Mpox-related projects were eligible for inclusion if they were implemented during the July 2024 to June 2025 response period, involved Advanced FETP or LLP fellows as lead investigators or major technical contributors, and generated outputs relevant to outbreak detection, investigation, response coordination, laboratory-epidemiology coordination, clinical or epidemiologic characterisation, health system strengthening, community engagement, workforce capacity, or psychosocial support. Projects that were not related to the mpox response, did not involve fellows from the selected UPHFP tracks, or did not generate a documented programmatic or analytic output were excluded.

Data abstraction
Each eligible project was reviewed using a structured abstraction tool developed for this synthesis. The abstraction tool captured the project title, implementation period, geographic setting, population or target group, study or activity type, data source, design where applicable, principal output, current output status, response function, key findings, and operational relevance. For analytic epidemiologic studies, the abstraction captured the study design and main outcome or exposure domains as reported in the project output, but the review did not re-run statistical analyses or pool participant-level data across studies.
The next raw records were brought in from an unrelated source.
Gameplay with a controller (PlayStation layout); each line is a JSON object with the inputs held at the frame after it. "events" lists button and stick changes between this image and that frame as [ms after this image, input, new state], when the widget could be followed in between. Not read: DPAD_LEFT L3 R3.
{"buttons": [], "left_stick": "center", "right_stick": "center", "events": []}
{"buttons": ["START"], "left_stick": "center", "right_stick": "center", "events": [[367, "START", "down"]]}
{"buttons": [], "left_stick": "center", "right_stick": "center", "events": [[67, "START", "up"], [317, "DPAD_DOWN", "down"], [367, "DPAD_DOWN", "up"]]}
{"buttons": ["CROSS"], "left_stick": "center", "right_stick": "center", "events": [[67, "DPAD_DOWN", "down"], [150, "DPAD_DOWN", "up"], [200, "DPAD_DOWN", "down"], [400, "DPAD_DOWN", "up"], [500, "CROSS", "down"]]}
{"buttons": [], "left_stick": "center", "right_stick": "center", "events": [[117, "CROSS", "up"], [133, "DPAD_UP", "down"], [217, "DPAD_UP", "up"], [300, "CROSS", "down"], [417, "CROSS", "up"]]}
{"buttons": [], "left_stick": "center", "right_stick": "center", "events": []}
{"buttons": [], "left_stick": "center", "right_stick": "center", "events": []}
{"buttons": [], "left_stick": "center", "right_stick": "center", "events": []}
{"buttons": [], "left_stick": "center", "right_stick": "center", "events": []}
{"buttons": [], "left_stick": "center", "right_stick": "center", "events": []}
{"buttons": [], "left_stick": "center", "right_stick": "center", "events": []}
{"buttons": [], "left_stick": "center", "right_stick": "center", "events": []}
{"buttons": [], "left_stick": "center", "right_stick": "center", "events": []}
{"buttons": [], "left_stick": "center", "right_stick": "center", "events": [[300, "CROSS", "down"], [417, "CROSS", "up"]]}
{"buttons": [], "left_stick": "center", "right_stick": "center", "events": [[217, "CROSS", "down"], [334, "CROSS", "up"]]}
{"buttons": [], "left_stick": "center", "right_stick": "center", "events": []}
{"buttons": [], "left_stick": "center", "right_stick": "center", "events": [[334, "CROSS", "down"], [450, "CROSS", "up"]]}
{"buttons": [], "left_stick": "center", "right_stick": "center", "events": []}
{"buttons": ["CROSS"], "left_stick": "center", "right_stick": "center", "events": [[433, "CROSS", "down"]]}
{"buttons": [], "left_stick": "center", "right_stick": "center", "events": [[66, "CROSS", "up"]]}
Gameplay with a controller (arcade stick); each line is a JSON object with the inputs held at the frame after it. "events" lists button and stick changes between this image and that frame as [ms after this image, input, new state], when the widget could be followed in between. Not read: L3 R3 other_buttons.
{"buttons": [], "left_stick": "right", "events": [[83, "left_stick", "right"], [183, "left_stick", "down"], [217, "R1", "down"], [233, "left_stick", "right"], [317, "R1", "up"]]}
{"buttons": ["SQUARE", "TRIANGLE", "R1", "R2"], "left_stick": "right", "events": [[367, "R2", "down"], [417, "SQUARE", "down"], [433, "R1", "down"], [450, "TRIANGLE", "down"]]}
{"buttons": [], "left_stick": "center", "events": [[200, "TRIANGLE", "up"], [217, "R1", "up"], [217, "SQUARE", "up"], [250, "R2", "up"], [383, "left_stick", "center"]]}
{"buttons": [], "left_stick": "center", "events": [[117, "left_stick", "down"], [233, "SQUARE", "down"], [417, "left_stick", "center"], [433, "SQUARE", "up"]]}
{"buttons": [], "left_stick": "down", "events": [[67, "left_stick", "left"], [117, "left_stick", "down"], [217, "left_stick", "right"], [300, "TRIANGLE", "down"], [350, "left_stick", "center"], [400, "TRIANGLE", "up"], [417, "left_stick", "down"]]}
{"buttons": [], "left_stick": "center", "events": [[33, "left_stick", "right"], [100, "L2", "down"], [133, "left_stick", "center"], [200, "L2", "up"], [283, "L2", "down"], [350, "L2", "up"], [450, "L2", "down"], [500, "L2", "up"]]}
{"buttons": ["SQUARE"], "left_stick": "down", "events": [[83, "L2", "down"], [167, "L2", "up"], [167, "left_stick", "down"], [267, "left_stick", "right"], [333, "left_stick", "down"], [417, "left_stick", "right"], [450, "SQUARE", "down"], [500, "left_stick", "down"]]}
For outbreak investigation and programmatic activities, the abstraction captured the investigation setting, response questions addressed, output produced, and response-relevant recommendations documented by the project team.

Classification framework
Projects were classified using mpox response functions adapted from national outbreak coordination structures and aligned with World Health Organization functional domains for public health emergency preparedness and response[11]. The response functions were surveillance and case detection, epidemiologic investigations and transmission dynamics, laboratory-epidemiology interface, clinical severity, outcomes, and care models, risk communication and community engagement, health system and workforce capacity, and psychosocial impact and stigma. Classification was based on the public health function addressed by each project rather than on study design alone. Because several projects addressed more than one response function, category assignment was not mutually exclusive; therefore, category totals and percentages could exceed the number of unique projects.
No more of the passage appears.